In the end, the list of the requirements that we were expecting from the new architecture was the following:
A replacement for long polling via synced/API v3, using the same HTTP resources as we had available API v3
Significantly smaller utilization of resources (CPU, memory) on the consumers' side
Getting rid of a large percentage of API v3 traffic
Decreasing database load, both in the Core application and consumers' applications
Ability to react to changes to the resources on the consumers’ side almost right away after they happen (e.g., doing something on the rental_created event a few seconds after it happened)
If using any message broker, retaining events for an arbitrarily long time (ideally indefinitely)
Ability to replay events, especially when a new consumer joins the ecosystem (e.g. when a new internal app is introduced that requires gigabytes of data from previous years)
Ideally, a few seconds of latency between a change on Core and the time it takes for the consumers to start processing the change, as some use cases were very time-sensitive.
Under these circumstances, Kafka was a natural choice, especially since it fulfilled all the requirements we had and the way we were using synced and timestamp-based offsets with updated_since flow was close to the dumb broker/smart consumer model implemented by Kafka. It was also straightforward to adapt all the components used for the serialization of resources to JSON in API v3 and do the same thing when publishing to Kafka upon every change of the resource (that would bump the updated_at timestamp).
Thanks to this change, our system turned into the following model:
It could be argued that this model was still a Core-centric one - the difference was that an extra layer (Kafka) was introduced to decouple consumer apps from the Core application. Nevertheless, it turned out to be a great success, and this change has brought considerable benefits in solving problems we used to have with the model based on synced/API v3.
Also, given how simple it was to introduce Kafka publishers in other applications (especially when comparing how much it would take to build HTTP API), it was pretty straightforward to turn that model into the following one:
Thanks to that, Kafka could become a data lake/event lake for the entire ecosystem if there was a need for that, and also, it will allow in the future to separate bigger applications (like Core) into smaller (micro)services.
How did we get here?
You might be wondering at that point - how we made this happen so that we could so quickly change from using HTTP-based long-polling to Kafka, especially since one of the requirements was to keep using API v3 resources?
We developed our own framework on top of karafka that made it trivial to introduce new producers and consumers, thanks to the powerful declarative DSL in the gem and adapting something that could be compared to Change Data Capture (CDC) pattern, but not at the database level but rather on the model level.
And given that this is almost the end of this blog post, you probably already know what the next part of this series will be about :).
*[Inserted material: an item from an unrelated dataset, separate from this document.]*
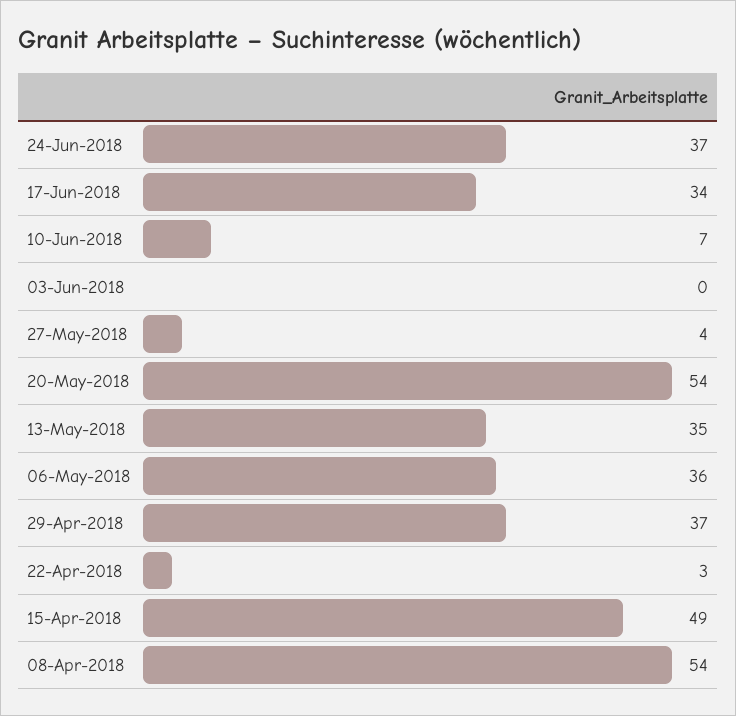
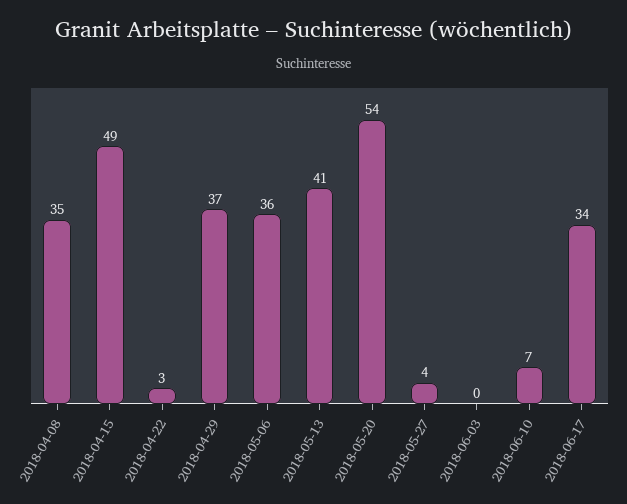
24-Jun-2018: 37 -> none
13-May-2018: 35 -> 41
08-Apr-2018: 54 -> 35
For that special occasion, we will release our framework publicly (after removing some internal dependencies and reworking the entire documentation, as it's heavily based on the details of our ecosystem), so stay tuned, as this is going to be an opportunity to learn about a complete framework allowing integration of Ruby on Rails application via Kafka in a very simple way.
In this blog post, we covered our old architecture model used to integrate our applications, what problems we experienced with it, and why we decided to switch to Kafka.